▶ TASK BRIEF:
Search the material below for the word "lines". Copy every line where it is found.

▶ INPUT DATA:
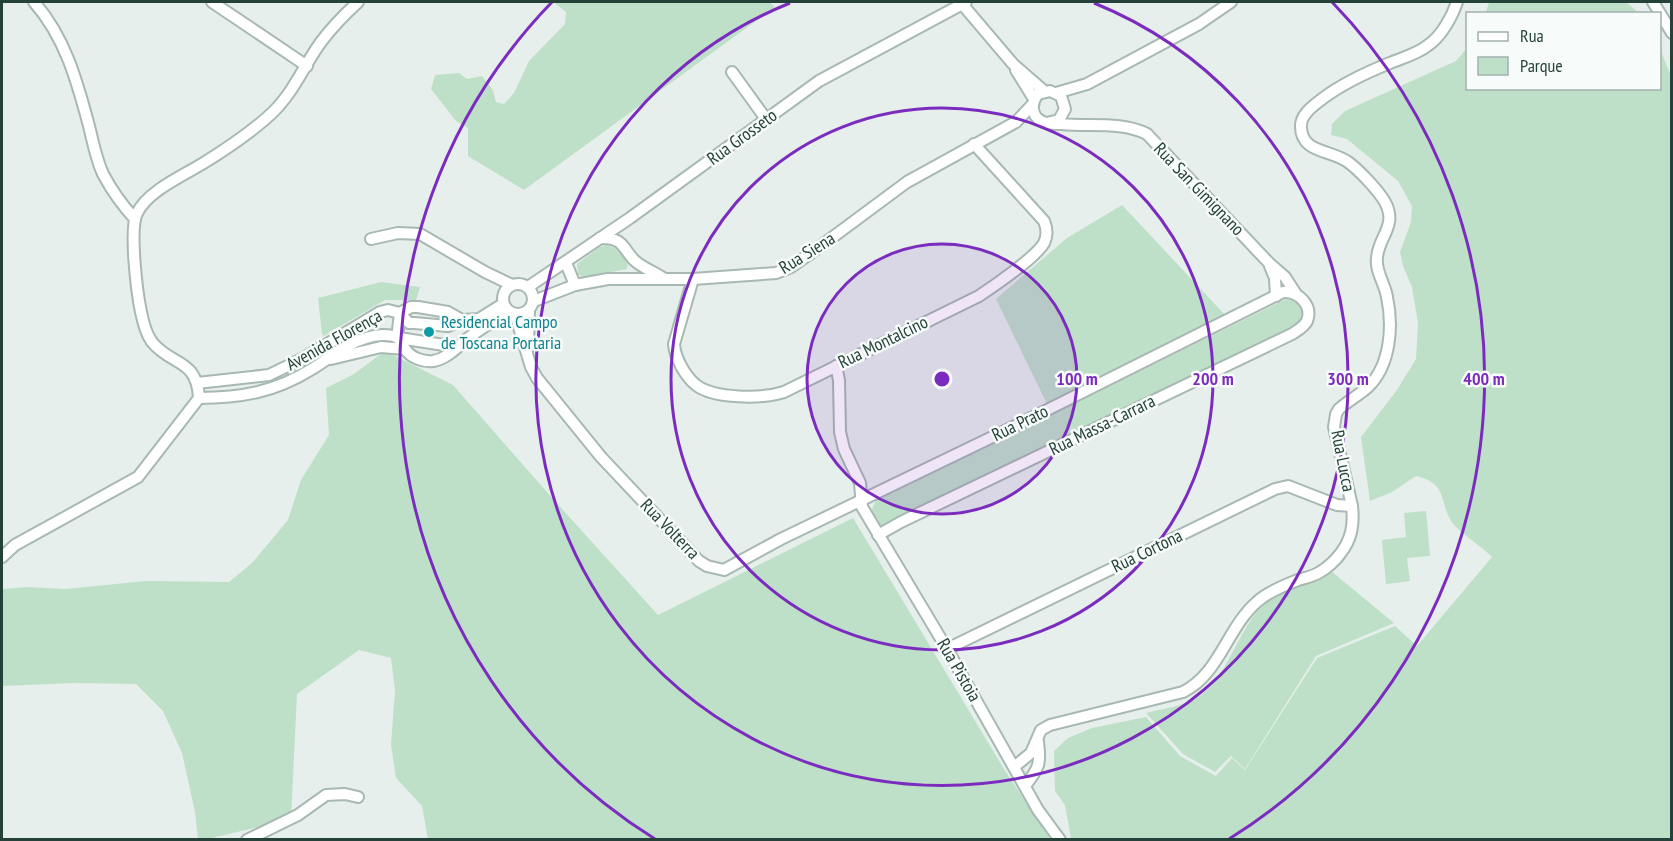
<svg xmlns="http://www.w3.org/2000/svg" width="1673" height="841" font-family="'PT Sans Narrow',sans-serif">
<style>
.green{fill:#bfe0c8}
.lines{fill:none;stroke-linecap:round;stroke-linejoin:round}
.minor-casing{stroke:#a8b8b2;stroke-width:14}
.minor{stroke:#fff;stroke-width:10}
.ring{fill:none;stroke:#7b2cbf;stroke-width:3}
.culture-dot{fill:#0f9aa8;stroke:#f7fbf9;stroke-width:2}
.labels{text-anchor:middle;stroke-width:5;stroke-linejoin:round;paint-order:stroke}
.street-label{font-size:18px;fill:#24423a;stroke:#f7fbf9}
.culture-label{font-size:18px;fill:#0d838f;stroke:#f7fbf9;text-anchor:start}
.centre{fill:#7b2cbf;stroke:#f7fbf9;stroke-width:3}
.ring-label{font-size:18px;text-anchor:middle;font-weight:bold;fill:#7b2cbf;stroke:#f7fbf9;stroke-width:5;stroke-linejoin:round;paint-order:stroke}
</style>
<rect width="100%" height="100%" fill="#e6efeb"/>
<g class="green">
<polygon points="553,2 769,2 775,7 524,190 468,156 468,128 456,121 431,89 435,75 459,73 467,79 482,76 493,90 496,102 504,104 514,93 529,61 565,24 566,12"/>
<polygon points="1489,2 1626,2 1639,13 1486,13"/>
<path d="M 1467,48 L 1468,88 L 1660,88 L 1660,49 L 1671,76 L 1671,839 L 1071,839 L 1065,805 L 1055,791 L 1054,751 L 1068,738 L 1092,728 L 1146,717 L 1180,756 L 1216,776 L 1232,758 L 1245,770 L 1317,658 L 1395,626 L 1417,646 L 1492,557 C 1481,546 1466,537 1455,526 C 1437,505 1451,484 1416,476 L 1392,492 L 1370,501 L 1361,437 L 1397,390 L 1416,359 L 1418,323 L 1412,287 L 1403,266 L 1400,252 L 1411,222 L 1412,206 L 1398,181 L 1347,139 L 1331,135 L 1332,124 L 1345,111 L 1456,61 Z"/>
<polygon points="1122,205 1226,316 1047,404 996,299 1067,238"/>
<polygon points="607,245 619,249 628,262 627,269 584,277 578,274 577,264 600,247"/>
<polygon points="381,282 420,287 416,300 385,300 324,336 322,334 318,298"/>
<path d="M 1286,299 C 1299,301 1308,314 1297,324 L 887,526 C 872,525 867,512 877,500 Z"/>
<polygon points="385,351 453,385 553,499 658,615 853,518 1004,769 1050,839 428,839 422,806 396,778 391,745 395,690 391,658 359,650 297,694 291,819 208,839 198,839 195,812 182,753 163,711 136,684 75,683 2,686 2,589 28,587 65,589 146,581 229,582 253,562 288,520 301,480 329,435 326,388 354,374"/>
<polygon points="1426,511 1430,556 1407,558 1410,581 1386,584 1382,540 1406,537 1404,513"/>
<path d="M 1331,571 L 1394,623 L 1316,656 L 1245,769 L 1231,756 L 1215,772 L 1183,754 L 1146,713 C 1161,709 1177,707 1191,701 C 1221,689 1236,638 1255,614 C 1271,594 1309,582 1331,571 Z"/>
</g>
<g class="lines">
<g class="minor-casing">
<g id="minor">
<path d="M 34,2 C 65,37 77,81 89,126 C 93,142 96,159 103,174 C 112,191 122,205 135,219"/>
<polyline points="212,2 307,66"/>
<polyline points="1653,2 1672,33"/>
<polyline points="962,4 1013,64 1044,91"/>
<polyline points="1016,70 1034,99"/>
<polyline points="732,72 766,119"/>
<polyline points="1056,93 1087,84 1199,24 1231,2"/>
<path d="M 1047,123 L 1059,120 L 1065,109 L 1061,96 L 1050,91 L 1038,94 C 1031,103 1030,116 1043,122 C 1048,124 1056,124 1062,124 C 1088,127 1122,121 1147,134 L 1269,263 L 1285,277 L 1296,294"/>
<path d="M 600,238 C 624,238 621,246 634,260 C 641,267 654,272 663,278"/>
<polyline points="371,239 398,233 420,234 485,272 512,285"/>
<polyline points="566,263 575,285"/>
<polyline points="1270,266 1275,278 1276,296"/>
<path d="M 693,279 L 674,344 C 675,358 685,376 696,385 C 714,399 762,399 784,392 L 979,296 C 994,286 1036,257 1044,243 C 1048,235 1047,228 1044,221 L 974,144"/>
<circle cx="518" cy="299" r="15"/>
<polyline points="528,287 630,218 819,81 966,2"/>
<polyline points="534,301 575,285 608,279 693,279 776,273 791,267 814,251 907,182 1016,122 1032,105"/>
<polyline points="400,313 409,323 414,323 448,326 462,320"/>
<path d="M 515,314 L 531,367 L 537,378 L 601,457 L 699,561 L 707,566 L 724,570 L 781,539 L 1013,427 L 1283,292 C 1298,291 1313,305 1307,321 C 1304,327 1298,330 1292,334 L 901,522 L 878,535"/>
<polyline points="397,338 400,313"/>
<polyline points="399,338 457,347"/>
<polyline points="528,348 529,310"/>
<polyline points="331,359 381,347 405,349"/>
<polyline points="836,366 839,380 840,432 844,449 860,483 862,507 947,649 1038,810 1060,840"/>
<polyline points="197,383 269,375 304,358 380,312 388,310 400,313 411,307 418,307 448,312 462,320 479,319 503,304"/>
<path d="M 199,398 C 197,358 171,366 152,342 C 146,334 143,322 141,312 C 137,293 129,229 137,213 C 148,191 182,176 202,164 C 223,151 254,130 272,113 C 294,92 304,65 321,42 C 332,27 345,14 358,2"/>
<path d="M 199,398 C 241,398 275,392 312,369 C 330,358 345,344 366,338 C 375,335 389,333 398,338 C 401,340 403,346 405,349 C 411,358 423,362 433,361 C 447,359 457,347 467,339 C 480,329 494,320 509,312"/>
<polyline points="2,557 15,545 138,477 199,398"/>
<polyline points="947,649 1275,489 1288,486 1337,505 1352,506"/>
<path d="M 1014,767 L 1031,753 L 1041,730 L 1050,725 L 1183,692 C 1220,674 1227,627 1258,601 C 1268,592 1285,585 1298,580 C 1305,578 1314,576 1320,572 C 1327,568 1336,560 1340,554 C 1352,539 1354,524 1352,506 L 1334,427 L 1336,414 L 1339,409 C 1348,401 1359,395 1368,387 C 1391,365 1393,325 1387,297 C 1385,284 1375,271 1377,258 C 1378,237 1398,226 1385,202 C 1378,190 1359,170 1348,162 C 1332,150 1301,153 1301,127 C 1300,115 1313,106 1322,99 C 1343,83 1365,73 1390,63 C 1402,58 1417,54 1427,46 C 1441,37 1452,17 1457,2"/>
<path d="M 1025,786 C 1039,768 1041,764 1038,742"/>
<polyline points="247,840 298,815 326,795 345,794 358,797"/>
</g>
</g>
<use href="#minor" class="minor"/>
</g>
<circle cx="942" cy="379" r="135" fill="#7b2cbf" fill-opacity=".12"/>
<g class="ring">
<circle cx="942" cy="379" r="135"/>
<circle cx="942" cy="379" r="271"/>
<path d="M1094 3A406 406 0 1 1 790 3"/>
<path d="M655 839A542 542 0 0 1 552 2M1332 2A542 542 0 0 1 1229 839"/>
</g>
<circle class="culture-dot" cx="429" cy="332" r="6"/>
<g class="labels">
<g class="street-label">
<text transform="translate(742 137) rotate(-36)" y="6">Rua Grosseto</text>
<text transform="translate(1199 189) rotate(46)" y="6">Rua San Gimignano</text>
<text transform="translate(807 253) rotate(-32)" y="6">Rua Siena</text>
<text transform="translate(334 340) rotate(-29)" y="6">Avenida Florença</text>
<text transform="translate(883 342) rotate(-26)" y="6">Rua Montalcino</text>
<text transform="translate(1020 423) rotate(-26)" y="6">Rua Prato</text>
<text transform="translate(1102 425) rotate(-26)" y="6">Rua Massa-Carrara</text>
<text transform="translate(1343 461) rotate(79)" y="6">Rua Lucca</text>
<text transform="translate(670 529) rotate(46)" y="6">Rua Volterra</text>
<text transform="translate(1147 551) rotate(-26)" y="6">Rua Cortona</text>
<text transform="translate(959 670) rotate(60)" y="6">Rua Pistoia</text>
</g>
<g class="culture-label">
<text x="441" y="328">Residencial Campo<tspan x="441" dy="21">de Toscana Portaria</tspan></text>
</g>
</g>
<circle cx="942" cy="379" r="9" class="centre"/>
<g class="ring-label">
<text x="1077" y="385">100 m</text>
<text x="1213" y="385">200 m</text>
<text x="1348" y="385">300 m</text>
<text x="1484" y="385">400 m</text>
</g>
<rect width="1673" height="841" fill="none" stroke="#24423a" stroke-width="6"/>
<rect x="1466" y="12" width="195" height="78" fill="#f7fbf9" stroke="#a3b1ad" stroke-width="1.5"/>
<rect x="1478" y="32" width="30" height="9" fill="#ffffff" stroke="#a3b1ad" stroke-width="1.5"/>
<text x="1520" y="42" font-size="18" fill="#24423a">Rua</text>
<rect x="1478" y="57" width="30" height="18" fill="#bfe0c8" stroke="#a3b1ad" stroke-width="1.5"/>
<text x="1520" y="72" font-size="18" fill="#24423a">Parque</text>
</svg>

▶ WRITTEN RESPONSE:
.lines{fill:none;stroke-linecap:round;stroke-linejoin:round}
<g class="lines">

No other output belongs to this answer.